🤖 AI Summary
Coordinating parallel execution and sequential collaboration remains challenging in long-horizon, high-contact-complexity bimanual manipulation tasks.
Method: This paper proposes a hierarchical planning and scheduling framework: (i) a low-level reinforcement learning module learns a library of fundamental single- and bimanual skills; (ii) a mid-level Transformer architecture models skill composition sequences to jointly predict skill cascades and their parameters; and (iii) a high-level coordinator enables hybrid control—supporting both parallel skill invocation and synchronized collaborative execution.

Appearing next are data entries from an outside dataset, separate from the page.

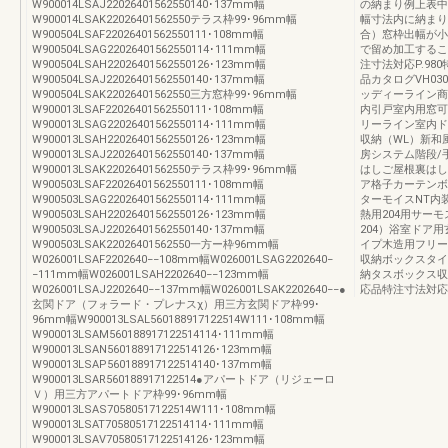
W900014LSAJ22026401562550140･137mm幅
の納まり例上表中
W900014LSAK22026401562550テラス枠99･96mm幅
幅寸法内に納まり
W900504LSAF22026401562550111･108mm幅
合）窓枠出幅が小
W900504LSAG22026401562550114･111mm幅
で留め加工するこ
W900504LSAH22026401562550126･123mm幅
注寸法対応P.980
W900504LSAJ22026401562550140･137mm幅
品カタログVH03
W900504LSAK22026401562550三方窓枠99･96mm幅
ッディーライン商
W900013LSAF22026401562550111･108mm幅
内引戸室内用窓可
W900013LSAG22026401562550114･111mm幅
リーライン室内ド
W900013LSAH22026401562550126･123mm幅
収納（WL）新和
W900013LSAJ22026401562550140･137mm幅
房システム階段/
W900013LSAK22026401562550テラス枠99･96mm幅
はしご屋根裏はし
W900503LSAF22026401562550111･108mm幅
ア格子カーテンボ
W900503LSAG22026401562550114･111mm幅
ターモイスNT内
W900503LSAH22026401562550126･123mm幅
熱用204用サーモ
W900503LSAJ22026401562550140･137mm幅
204）浴室ドア
W900503LSAK22026401562550一方ー枠96mm幅
イプ木造用フリー
W026001LSAF2202640−−108mm幅W026001LSAG2202640−
収納ボックスタイ
−111mm幅W026001LSAH2202640−−123mm幅
納タスボックス収
W026001LSAJ2202640−−137mm幅W026001LSAK2202640−−●
応品特注寸法対応
玄関ドア（フォラード・プレナスχ）用三方玄関ドア枠99･
96mm幅W900013LSAL560188917122514W111･108mm幅
W900013LSAM560188917122514114･111mm幅
W900013LSAN560188917122514126･123mm幅
W900013LSAP560188917122514140･137mm幅
W900013LSAR560188917122514●アパートドア（リジェーロ
Ｖ）用三方アパートドア枠99･96mm幅
W900013LSAS70580517122514W111･108mm幅
W900013LSAT70580517122514114･111mm幅
W900013LSAV70580517122514126･123mm幅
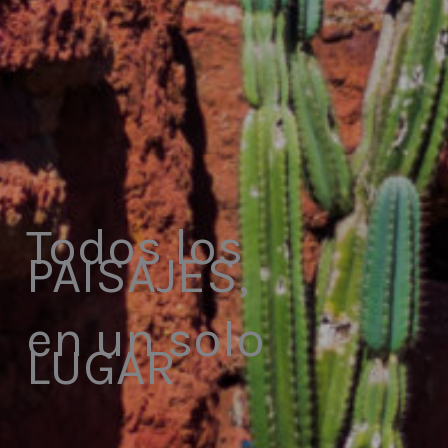
Todos los
PAISAJES,
en un solo
LUGAR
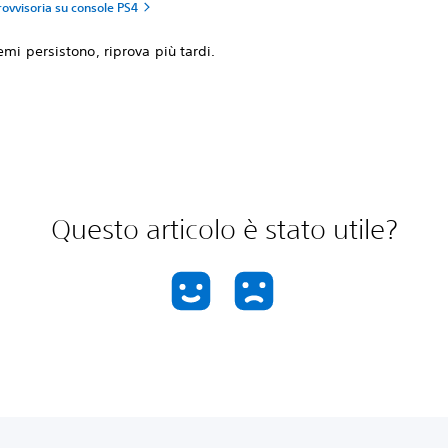
ovvisoria su console PS4
emi persistono, riprova più tardi.
Questo articolo è stato utile?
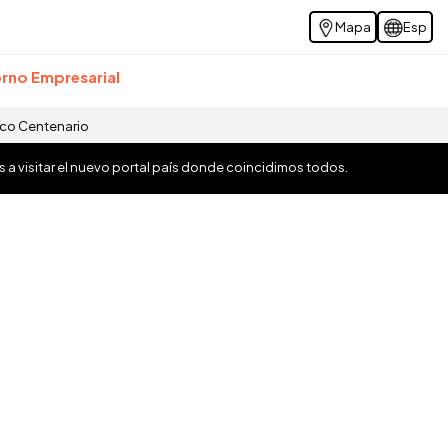
Mapa
Esp
rno Empresarial
ico Centenario
os a visitar el nuevo portal país donde coincidimos todos.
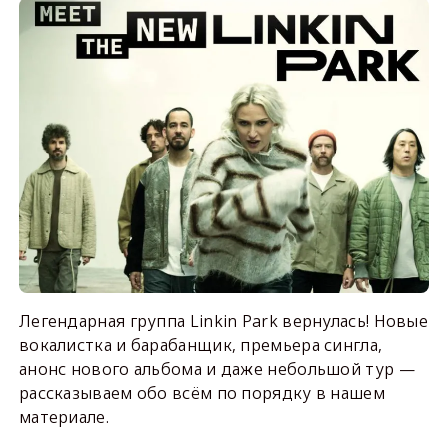
Легендарная группа Linkin Park вернулась! Новые
вокалистка и барабанщик, премьера сингла,
анонс нового альбома и даже небольшой тур —
рассказываем обо всём по порядку в нашем
материале.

Contribution/Results: The framework breaks from conventional sequential decision-making paradigms, significantly improving task success rates and behavioral coordination in long-horizon, high-contact scenarios. Empirical evaluation demonstrates superior robustness and generalization compared to end-to-end reinforcement learning and classical sequential planners.
📝 Abstract
Long-horizon contact-rich bimanual manipulation presents a significant challenge, requiring complex coordination involving a mixture of parallel execution and sequential collaboration between arms. In this paper, we introduce a hierarchical framework that frames this challenge as an integrated skill planning & scheduling problem, going beyond purely sequential decision-making to support simultaneous skill invocation. Our approach is built upon a library of single-arm and bimanual primitive skills, each trained using Reinforcement Learning (RL) in GPU-accelerated simulation. We then train a Transformer-based planner on a dataset of skill compositions to act as a high-level scheduler, simultaneously predicting the discrete schedule of skills as well as their continuous parameters. We demonstrate that our method achieves higher success rates on complex, contact-rich tasks than end-to-end RL approaches and produces more efficient, coordinated behaviors than traditional sequential-only planners.